This is a big deal

so one of the things about CDH is that explaining to people what we are facing is so hard. People get the medical basics of CDH, that is easy enough to understand. Most of us have heard of hernias before. People also get that there is chance Maddie may not make it but see that she has a 90% survival rate and become really hopeful (which is wonderful).

But honestly, it seems like most of our inner circle are failing to grasp the huge fight ahead of all of us. heck, sometimes we do to.

- we've all heard of premies born with underdeveloped lungs and prayed for them
- we all know of babies that have had to face surgery in the first few weeks of life and our hearts have broken for them
- we know know of babies who were born with weird abnormalities and their families were thrust on a strange journey of healing while we waited hopeful for world.
- we've heard of babies with heart problems, kidney problems, inability to digest, struggle gaining weight. and we've done what we can to stand by them and their families.
- we know kids who are deaf or physically disabled or have severe learning disabilities and we've adjusted so that we can play with them.
-we've all seen people in the store with hoses and wires in their nose and quickly looked away

CDH is a random combination of all of the above, plus possibly more.

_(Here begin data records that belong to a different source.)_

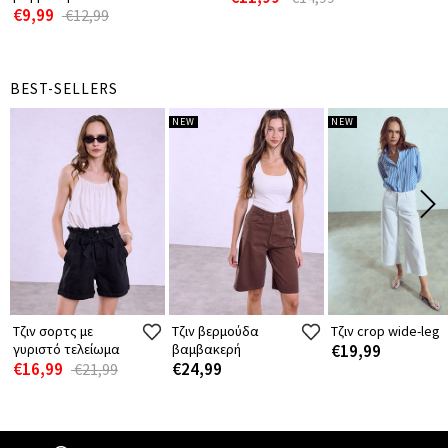
€9,99
€12,99
BEST-SELLERS
NEW
NEW
Τζιν σορτς με
Τζιν βερμούδα
Τζιν crop wide-leg
γυριστό τελείωμα
βαμβακερή
€19,99
€16,99
€24,99
€21,99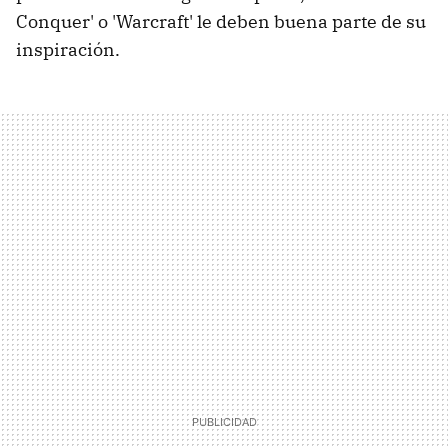
Conquer' o 'Warcraft' le deben buena parte de su
inspiración.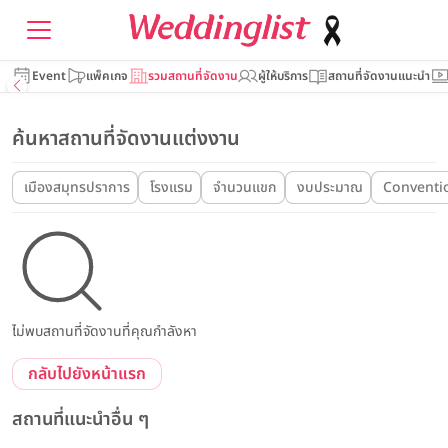
Event
แพ็คเกจ
รวมสถานที่จัดงาน
ผู้ให้บริการ
สถานที่จัดงานแนะนำ
ค้นหาสถานที่จัดงานแต่งงาน
เมืองสมุทรปราการ
โรงแรม
จำนวนแขก
งบประมาณ
Conventio
ไม่พบสถานที่จัดงานที่คุณกำลังหา
กลับไปยังหน้าแรก
สถานที่แนะนำอื่น ๆ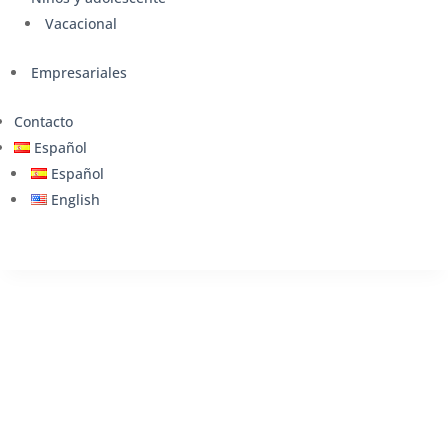
Vacacional
Empresariales
Contacto
Español
Español
English
Escuela de Italiano Online
Empieza a hablar italiano con
confianza desde la primera clase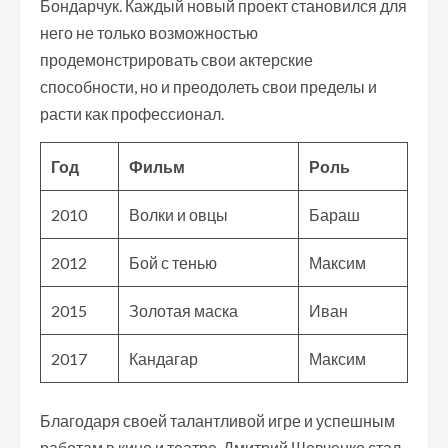
Бондарчук. Каждый новый проект становился для
него не только возможностью
продемонстрировать свои актерские
способности, но и преодолеть свои пределы и
расти как профессионал.
Год
Фильм
Роль
2010
Волки и овцы
Бараш
2012
Бой с тенью
Максим
2015
Золотая маска
Иван
2017
Кандагар
Максим
Благодаря своей талантливой игре и успешным
работам в кино и театре, Дмитрий Шевченко стал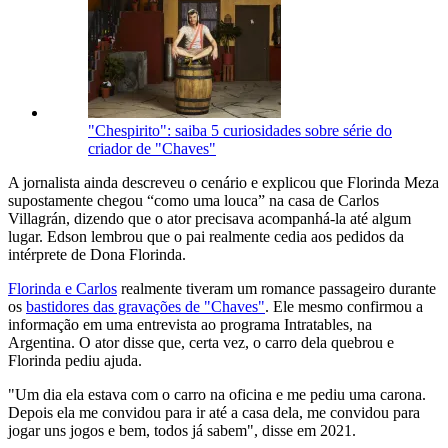
"Chespirito": saiba 5 curiosidades sobre série do
criador de "Chaves"
A jornalista ainda descreveu o cenário e explicou que Florinda Meza
supostamente chegou “como uma louca” na casa de Carlos
Villagrán, dizendo que o ator precisava acompanhá-la até algum
lugar. Edson lembrou que o pai realmente cedia aos pedidos da
intérprete de Dona Florinda.
Florinda e Carlos
realmente tiveram um romance passageiro durante
os
bastidores das gravações de "Chaves"
. Ele mesmo confirmou a
informação em uma entrevista ao programa Intratables, na
Argentina. O ator disse que, certa vez, o carro dela quebrou e
Florinda pediu ajuda.
"Um dia ela estava com o carro na oficina e me pediu uma carona.
Depois ela me convidou para ir até a casa dela, me convidou para
jogar uns jogos e bem, todos já sabem", disse em 2021.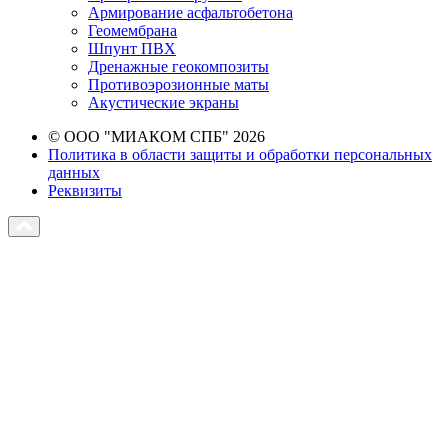
Армирование асфальтобетона
Геомембрана
Шпунт ПВХ
Дренажные геокомпозиты
Противоэрозионные маты
Акустические экраны
© ООО "МИАКОМ СПБ" 2026
Политика в области защиты и обработки персональных
данных
Реквизиты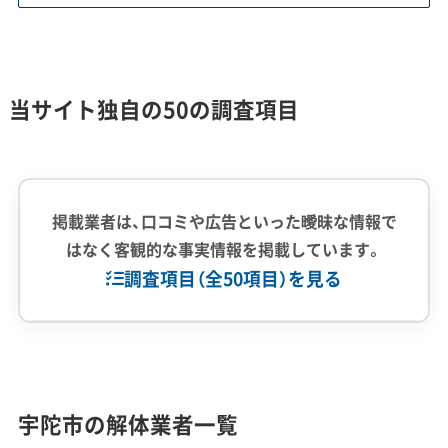
区域と、宇陀松山地区の歴史的景観保護が、解
体工事の計画に大きな法的・技術的制約を加え
ています。
当サイト独自の50の調査項目
宇陀市で解体工事を検討する際、特に注意すべきは
物理的・法的な制約です。令和7年5月に菟田野、榛
掲載業者は、口コミや広告といった曖昧な情報で
原、室生などの広範囲な地域で、土砂災害警戒区域
はなく客観的な事実情報を掲載しています。
（イエローゾーン）および特別警戒区域（レッドゾー
調査項目（全50項目）を見る
ン）の新規・再指定が行われました。これにより、解
体工事が背後の崖や擁壁に影響を与える場合、補強
企業経験・規模
(7)
工事などの追加費用が発生する可能性があります。
1,000件以上の実績
500件以上の実績
創業30年以上
特にレッドゾーンに指定された土地は、解体後に住
宇陀市の解体業者一覧
従業員30人以上
中間処理場保有
公共工事の経験
宅を新築することが原則としてできず、更地にした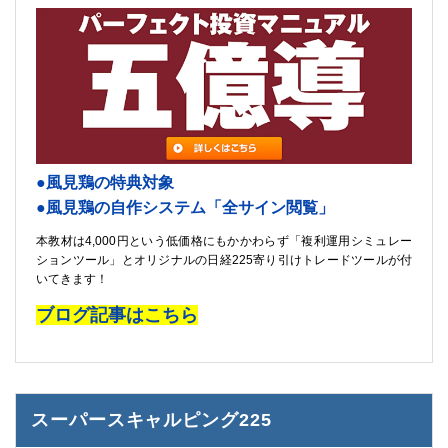
●風見鶏の特典対象
●風見鶏の自作システム「全サイン閲覧」
本教材は4,000円という低価格にもかかわらず「複利運用シミュレー
ションツール」とオリジナルの日経225寄り引けトレードツールが付
いてきます！
ブログ記事はこちら
スーパースキャルピング225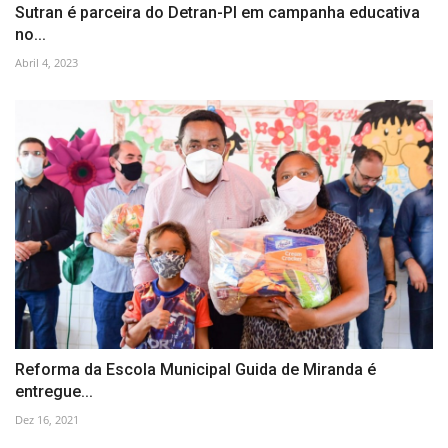
Sutran é parceira do Detran-PI em campanha educativa
no...
Abril 4, 2023
Reforma da Escola Municipal Guida de Miranda é
entregue...
Dez 16, 2021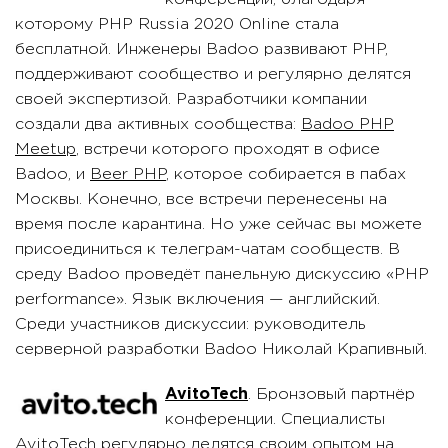
которому PHP Russia 2020 Online стала
бесплатной. Инженеры Badoo развивают PHP,
поддерживают сообщество и регулярно делятся
своей экспертизой. Разработчики компании
создали два активных сообщества:
Badoo PHP
Meetup
, встречи которого проходят в офисе
Badoo, и
Beer PHP
, которое собирается в пабах
Москвы. Конечно, все встречи перенесены на
время после карантина. Но уже сейчас вы можете
присоединиться к телеграм-чатам сообществ. В
среду Badoo проведёт панельную дискуссию «PHP
performance». Язык включения — английский.
Среди участников дискуссии: руководитель
серверной разработки Badoo Николай Крапивный.
AvitoTech
. Бронзовый партнёр
конференции. Специалисты
AvitoTech регулярно делятся своим опытом на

We won't know all of Maddie's struggles for years to come, but we do know that just surviving isn't going to be the end of her fight.

basically, i just really want everyone to understand that this is a big deal, not a simple surgery and everyone goes home happy. that would be amazing and a miracle and something to pray for.

but please work to accept the reality that God has given us this huge struggle. and i keep writing about it and reaching out to you because my family has no chance of making it through this without you.